Return, in their exact form, the lines that lie between the start of the data below and the line containing "line: (676, 1129)", with both ends included.

[Coordinate-based change data]
'''

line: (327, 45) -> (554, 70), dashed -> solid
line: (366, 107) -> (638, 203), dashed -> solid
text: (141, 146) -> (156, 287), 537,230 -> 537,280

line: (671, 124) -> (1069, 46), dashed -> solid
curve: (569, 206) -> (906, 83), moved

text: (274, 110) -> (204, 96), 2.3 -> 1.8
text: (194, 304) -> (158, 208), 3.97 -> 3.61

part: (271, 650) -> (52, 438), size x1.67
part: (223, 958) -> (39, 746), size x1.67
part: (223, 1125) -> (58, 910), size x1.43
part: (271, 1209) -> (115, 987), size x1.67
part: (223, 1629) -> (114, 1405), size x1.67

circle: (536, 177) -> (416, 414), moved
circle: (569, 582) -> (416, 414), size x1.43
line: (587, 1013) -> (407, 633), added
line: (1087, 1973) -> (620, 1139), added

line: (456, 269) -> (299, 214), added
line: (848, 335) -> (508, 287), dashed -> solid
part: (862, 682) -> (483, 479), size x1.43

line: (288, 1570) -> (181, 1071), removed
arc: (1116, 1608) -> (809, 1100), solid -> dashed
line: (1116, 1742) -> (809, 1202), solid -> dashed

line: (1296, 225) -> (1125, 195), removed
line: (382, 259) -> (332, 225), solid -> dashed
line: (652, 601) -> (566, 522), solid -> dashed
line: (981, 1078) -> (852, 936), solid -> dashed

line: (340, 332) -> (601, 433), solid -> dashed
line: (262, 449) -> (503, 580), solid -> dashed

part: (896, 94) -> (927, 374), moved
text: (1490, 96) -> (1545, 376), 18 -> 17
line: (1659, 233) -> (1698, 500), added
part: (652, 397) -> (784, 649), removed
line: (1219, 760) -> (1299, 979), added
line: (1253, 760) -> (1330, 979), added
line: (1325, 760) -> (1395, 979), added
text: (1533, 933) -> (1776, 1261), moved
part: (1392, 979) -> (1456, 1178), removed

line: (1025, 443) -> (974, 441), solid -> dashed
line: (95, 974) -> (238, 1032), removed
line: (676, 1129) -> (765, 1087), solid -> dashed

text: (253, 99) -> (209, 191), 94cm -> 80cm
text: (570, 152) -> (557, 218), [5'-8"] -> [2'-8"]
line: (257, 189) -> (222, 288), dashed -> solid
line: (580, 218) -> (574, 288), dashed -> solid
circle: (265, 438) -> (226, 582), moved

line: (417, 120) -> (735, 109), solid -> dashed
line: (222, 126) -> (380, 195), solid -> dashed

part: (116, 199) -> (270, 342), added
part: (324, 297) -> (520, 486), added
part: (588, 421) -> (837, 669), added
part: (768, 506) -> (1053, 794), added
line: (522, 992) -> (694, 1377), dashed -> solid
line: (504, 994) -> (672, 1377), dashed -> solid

'''

▶ **Response**:
line: (327, 45) -> (554, 70), dashed -> solid
line: (366, 107) -> (638, 203), dashed -> solid
text: (141, 146) -> (156, 287), 537,230 -> 537,280

line: (671, 124) -> (1069, 46), dashed -> solid
curve: (569, 206) -> (906, 83), moved

text: (274, 110) -> (204, 96), 2.3 -> 1.8
text: (194, 304) -> (158, 208), 3.97 -> 3.61

part: (271, 650) -> (52, 438), size x1.67
part: (223, 958) -> (39, 746), size x1.67
part: (223, 1125) -> (58, 910), size x1.43
part: (271, 1209) -> (115, 987), size x1.67
part: (223, 1629) -> (114, 1405), size x1.67

circle: (536, 177) -> (416, 414), moved
circle: (569, 582) -> (416, 414), size x1.43
line: (587, 1013) -> (407, 633), added
line: (1087, 1973) -> (620, 1139), added

line: (456, 269) -> (299, 214), added
line: (848, 335) -> (508, 287), dashed -> solid
part: (862, 682) -> (483, 479), size x1.43

line: (288, 1570) -> (181, 1071), removed
arc: (1116, 1608) -> (809, 1100), solid -> dashed
line: (1116, 1742) -> (809, 1202), solid -> dashed

line: (1296, 225) -> (1125, 195), removed
line: (382, 259) -> (332, 225), solid -> dashed
line: (652, 601) -> (566, 522), solid -> dashed
line: (981, 1078) -> (852, 936), solid -> dashed

line: (340, 332) -> (601, 433), solid -> dashed
line: (262, 449) -> (503, 580), solid -> dashed

part: (896, 94) -> (927, 374), moved
text: (1490, 96) -> (1545, 376), 18 -> 17
line: (1659, 233) -> (1698, 500), added
part: (652, 397) -> (784, 649), removed
line: (1219, 760) -> (1299, 979), added
line: (1253, 760) -> (1330, 979), added
line: (1325, 760) -> (1395, 979), added
text: (1533, 933) -> (1776, 1261), moved
part: (1392, 979) -> (1456, 1178), removed

line: (1025, 443) -> (974, 441), solid -> dashed
line: (95, 974) -> (238, 1032), removed
line: (676, 1129) -> (765, 1087), solid -> dashed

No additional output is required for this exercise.